**WHAT IS REQUIRED**
Only the text of the records belongs in the answer, copied exactly and without pictures.

<<<<

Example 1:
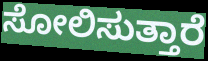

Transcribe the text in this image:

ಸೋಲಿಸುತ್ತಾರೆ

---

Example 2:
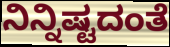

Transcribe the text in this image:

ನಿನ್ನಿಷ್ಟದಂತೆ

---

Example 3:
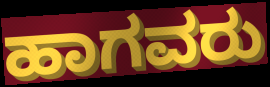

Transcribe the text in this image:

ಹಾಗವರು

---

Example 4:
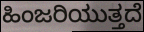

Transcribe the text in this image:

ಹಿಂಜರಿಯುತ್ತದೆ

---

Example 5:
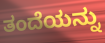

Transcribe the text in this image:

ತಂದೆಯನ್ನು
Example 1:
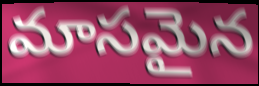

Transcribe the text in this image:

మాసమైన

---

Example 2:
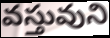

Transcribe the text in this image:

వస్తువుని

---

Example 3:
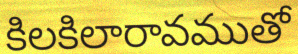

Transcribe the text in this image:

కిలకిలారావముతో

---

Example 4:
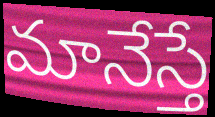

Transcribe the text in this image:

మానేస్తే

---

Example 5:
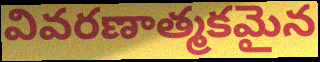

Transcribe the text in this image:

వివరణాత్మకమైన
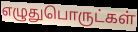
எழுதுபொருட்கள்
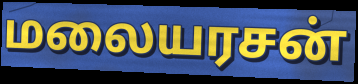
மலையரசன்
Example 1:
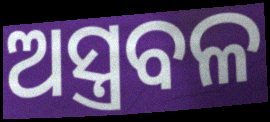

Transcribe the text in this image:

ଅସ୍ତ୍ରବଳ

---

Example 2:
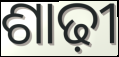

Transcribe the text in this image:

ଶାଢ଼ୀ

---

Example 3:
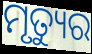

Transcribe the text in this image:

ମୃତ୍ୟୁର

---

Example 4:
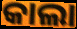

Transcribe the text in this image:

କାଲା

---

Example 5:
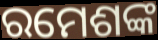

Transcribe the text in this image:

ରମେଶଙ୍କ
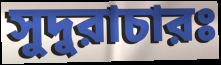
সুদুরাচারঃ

>>>>

**SOLUTION TO THE PROBLEM**
Example 1:

Transcribe the text in this image:

ಸೋಲಿಸುತ್ತಾರೆ

---

Example 2:

Transcribe the text in this image:

ನಿನ್ನಿಷ್ಟದಂತೆ

---

Example 3:

Transcribe the text in this image:

ಹಾಗವರು

---

Example 4:

Transcribe the text in this image:

ಹಿಂಜರಿಯುತ್ತದೆ

---

Example 5:

Transcribe the text in this image:

ತಂದೆಯನ್ನು
Example 1:

Transcribe the text in this image:

మాసమైన

---

Example 2:

Transcribe the text in this image:

వస్తువుని

---

Example 3:

Transcribe the text in this image:

కిలకిలారావముతో

---

Example 4:

Transcribe the text in this image:

మానేస్తే

---

Example 5:

Transcribe the text in this image:

వివరణాత్మకమైన
எழுதுபொருட்கள்
மலையரசன்
Example 1:

Transcribe the text in this image:

ଅସ୍ତ୍ରବଳ

---

Example 2:

Transcribe the text in this image:

ଶାଢ଼ୀ

---

Example 3:

Transcribe the text in this image:

ମୃତ୍ୟୁର

---

Example 4:

Transcribe the text in this image:

କାଲା

---

Example 5:

Transcribe the text in this image:

ରମେଶଙ୍କ
সুদুরাচারঃ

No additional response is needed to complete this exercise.